Render every line of the items below as a numbered list, omitting any blank lines.

(Stored entries)
[Start of section]
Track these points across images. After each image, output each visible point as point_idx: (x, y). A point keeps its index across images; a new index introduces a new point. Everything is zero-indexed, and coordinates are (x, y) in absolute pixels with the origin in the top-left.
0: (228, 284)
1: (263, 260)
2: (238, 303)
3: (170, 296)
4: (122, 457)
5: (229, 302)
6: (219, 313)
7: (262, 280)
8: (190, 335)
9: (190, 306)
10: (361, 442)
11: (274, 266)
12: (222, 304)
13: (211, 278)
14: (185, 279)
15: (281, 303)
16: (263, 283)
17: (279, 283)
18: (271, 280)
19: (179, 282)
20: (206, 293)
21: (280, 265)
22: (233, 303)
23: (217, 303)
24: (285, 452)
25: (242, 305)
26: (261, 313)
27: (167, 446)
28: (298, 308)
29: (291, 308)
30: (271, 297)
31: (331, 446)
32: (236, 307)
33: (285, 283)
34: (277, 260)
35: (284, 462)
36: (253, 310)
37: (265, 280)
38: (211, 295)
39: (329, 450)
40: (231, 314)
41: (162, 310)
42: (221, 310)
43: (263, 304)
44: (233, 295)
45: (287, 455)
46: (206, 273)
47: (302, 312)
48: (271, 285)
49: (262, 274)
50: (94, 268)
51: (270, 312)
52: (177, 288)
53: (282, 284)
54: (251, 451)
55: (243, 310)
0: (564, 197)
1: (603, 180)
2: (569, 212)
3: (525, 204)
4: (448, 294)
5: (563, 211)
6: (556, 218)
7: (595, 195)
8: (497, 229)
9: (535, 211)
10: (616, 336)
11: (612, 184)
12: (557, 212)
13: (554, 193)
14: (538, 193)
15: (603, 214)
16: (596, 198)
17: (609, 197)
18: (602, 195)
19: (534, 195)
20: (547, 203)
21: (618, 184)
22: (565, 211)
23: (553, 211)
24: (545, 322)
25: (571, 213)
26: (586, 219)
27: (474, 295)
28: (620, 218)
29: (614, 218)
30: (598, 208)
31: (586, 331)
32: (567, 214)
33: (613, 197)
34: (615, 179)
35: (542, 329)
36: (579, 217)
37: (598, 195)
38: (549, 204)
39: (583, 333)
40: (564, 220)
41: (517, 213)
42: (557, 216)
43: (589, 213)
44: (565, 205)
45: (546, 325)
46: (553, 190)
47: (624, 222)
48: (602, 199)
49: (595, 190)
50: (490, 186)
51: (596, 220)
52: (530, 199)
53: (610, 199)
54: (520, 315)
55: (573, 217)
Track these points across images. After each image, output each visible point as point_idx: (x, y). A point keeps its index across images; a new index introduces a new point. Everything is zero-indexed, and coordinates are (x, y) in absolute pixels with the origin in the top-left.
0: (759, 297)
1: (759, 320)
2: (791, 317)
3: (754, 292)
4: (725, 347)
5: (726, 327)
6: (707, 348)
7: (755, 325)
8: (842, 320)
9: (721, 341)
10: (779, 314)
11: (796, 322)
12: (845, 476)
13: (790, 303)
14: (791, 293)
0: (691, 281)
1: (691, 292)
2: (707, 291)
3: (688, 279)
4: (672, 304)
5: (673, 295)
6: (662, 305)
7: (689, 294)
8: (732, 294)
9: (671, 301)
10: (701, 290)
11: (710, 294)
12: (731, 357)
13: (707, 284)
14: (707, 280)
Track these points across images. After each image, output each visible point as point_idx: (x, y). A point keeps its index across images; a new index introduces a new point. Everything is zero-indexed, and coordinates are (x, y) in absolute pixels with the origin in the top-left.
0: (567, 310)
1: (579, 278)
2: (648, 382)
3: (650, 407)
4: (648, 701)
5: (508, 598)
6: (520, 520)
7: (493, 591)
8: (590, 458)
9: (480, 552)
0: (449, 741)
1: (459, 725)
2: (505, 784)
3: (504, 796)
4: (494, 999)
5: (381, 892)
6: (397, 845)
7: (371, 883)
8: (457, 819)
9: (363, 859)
[End of section]
Problem solution:
1. Track these points across images. After each image, output each visible point as point_idx: (x, y). A point keeps its index across images; a new index introduces a new point. Everything is zero-indexed, and coordinates are (x, y) in absolute pixels with the origin in the top-left.
2. 0: (228, 284)
3. 1: (263, 260)
4. 2: (238, 303)
5. 3: (170, 296)
6. 4: (122, 457)
7. 5: (229, 302)
8. 6: (219, 313)
9. 7: (262, 280)
10. 8: (190, 335)
11. 9: (190, 306)
12. 10: (361, 442)
13. 11: (274, 266)
14. 12: (222, 304)
15. 13: (211, 278)
16. 14: (185, 279)
17. 15: (281, 303)
18. 16: (263, 283)
19. 17: (279, 283)
20. 18: (271, 280)
21. 19: (179, 282)
22. 20: (206, 293)
23. 21: (280, 265)
24. 22: (233, 303)
25. 23: (217, 303)
26. 24: (285, 452)
27. 25: (242, 305)
28. 26: (261, 313)
29. 27: (167, 446)
30. 28: (298, 308)
31. 29: (291, 308)
32. 30: (271, 297)
33. 31: (331, 446)
34. 32: (236, 307)
35. 33: (285, 283)
36. 34: (277, 260)
37. 35: (284, 462)
38. 36: (253, 310)
39. 37: (265, 280)
40. 38: (211, 295)
41. 39: (329, 450)
42. 40: (231, 314)
43. 41: (162, 310)
44. 42: (221, 310)
45. 43: (263, 304)
46. 44: (233, 295)
47. 45: (287, 455)
48. 46: (206, 273)
49. 47: (302, 312)
50. 48: (271, 285)
51. 49: (262, 274)
52. 50: (94, 268)
53. 51: (270, 312)
54. 52: (177, 288)
55. 53: (282, 284)
56. 54: (251, 451)
57. 55: (243, 310)
58. 0: (564, 197)
59. 1: (603, 180)
60. 2: (569, 212)
61. 3: (525, 204)
62. 4: (448, 294)
63. 5: (563, 211)
64. 6: (556, 218)
65. 7: (595, 195)
66. 8: (497, 229)
67. 9: (535, 211)
68. 10: (616, 336)
69. 11: (612, 184)
70. 12: (557, 212)
71. 13: (554, 193)
72. 14: (538, 193)
73. 15: (603, 214)
74. 16: (596, 198)
75. 17: (609, 197)
76. 18: (602, 195)
77. 19: (534, 195)
78. 20: (547, 203)
79. 21: (618, 184)
80. 22: (565, 211)
81. 23: (553, 211)
82. 24: (545, 322)
83. 25: (571, 213)
84. 26: (586, 219)
85. 27: (474, 295)
86. 28: (620, 218)
87. 29: (614, 218)
88. 30: (598, 208)
89. 31: (586, 331)
90. 32: (567, 214)
91. 33: (613, 197)
92. 34: (615, 179)
93. 35: (542, 329)
94. 36: (579, 217)
95. 37: (598, 195)
96. 38: (549, 204)
97. 39: (583, 333)
98. 40: (564, 220)
99. 41: (517, 213)
100. 42: (557, 216)
101. 43: (589, 213)
102. 44: (565, 205)
103. 45: (546, 325)
104. 46: (553, 190)
105. 47: (624, 222)
106. 48: (602, 199)
107. 49: (595, 190)
108. 50: (490, 186)
109. 51: (596, 220)
110. 52: (530, 199)
111. 53: (610, 199)
112. 54: (520, 315)
113. 55: (573, 217)
114. Track these points across images. After each image, output each visible point as point_idx: (x, y). A point keeps its index across images; a new index introduces a new point. Everything is zero-indexed, and coordinates are (x, y) in absolute pixels with the origin in the top-left.
115. 0: (759, 297)
116. 1: (759, 320)
117. 2: (791, 317)
118. 3: (754, 292)
119. 4: (725, 347)
120. 5: (726, 327)
121. 6: (707, 348)
122. 7: (755, 325)
123. 8: (842, 320)
124. 9: (721, 341)
125. 10: (779, 314)
126. 11: (796, 322)
127. 12: (845, 476)
128. 13: (790, 303)
129. 14: (791, 293)
130. 0: (691, 281)
131. 1: (691, 292)
132. 2: (707, 291)
133. 3: (688, 279)
134. 4: (672, 304)
135. 5: (673, 295)
136. 6: (662, 305)
137. 7: (689, 294)
138. 8: (732, 294)
139. 9: (671, 301)
140. 10: (701, 290)
141. 11: (710, 294)
142. 12: (731, 357)
143. 13: (707, 284)
144. 14: (707, 280)
145. Track these points across images. After each image, output each visible point as point_idx: (x, y). A point keeps its index across images; a new index introduces a new point. Everything is zero-indexed, and coordinates are (x, y) in absolute pixels with the origin in the top-left.
146. 0: (567, 310)
147. 1: (579, 278)
148. 2: (648, 382)
149. 3: (650, 407)
150. 4: (648, 701)
151. 5: (508, 598)
152. 6: (520, 520)
153. 7: (493, 591)
154. 8: (590, 458)
155. 9: (480, 552)
156. 0: (449, 741)
157. 1: (459, 725)
158. 2: (505, 784)
159. 3: (504, 796)
160. 4: (494, 999)
161. 5: (381, 892)
162. 6: (397, 845)
163. 7: (371, 883)
164. 8: (457, 819)
165. 9: (363, 859)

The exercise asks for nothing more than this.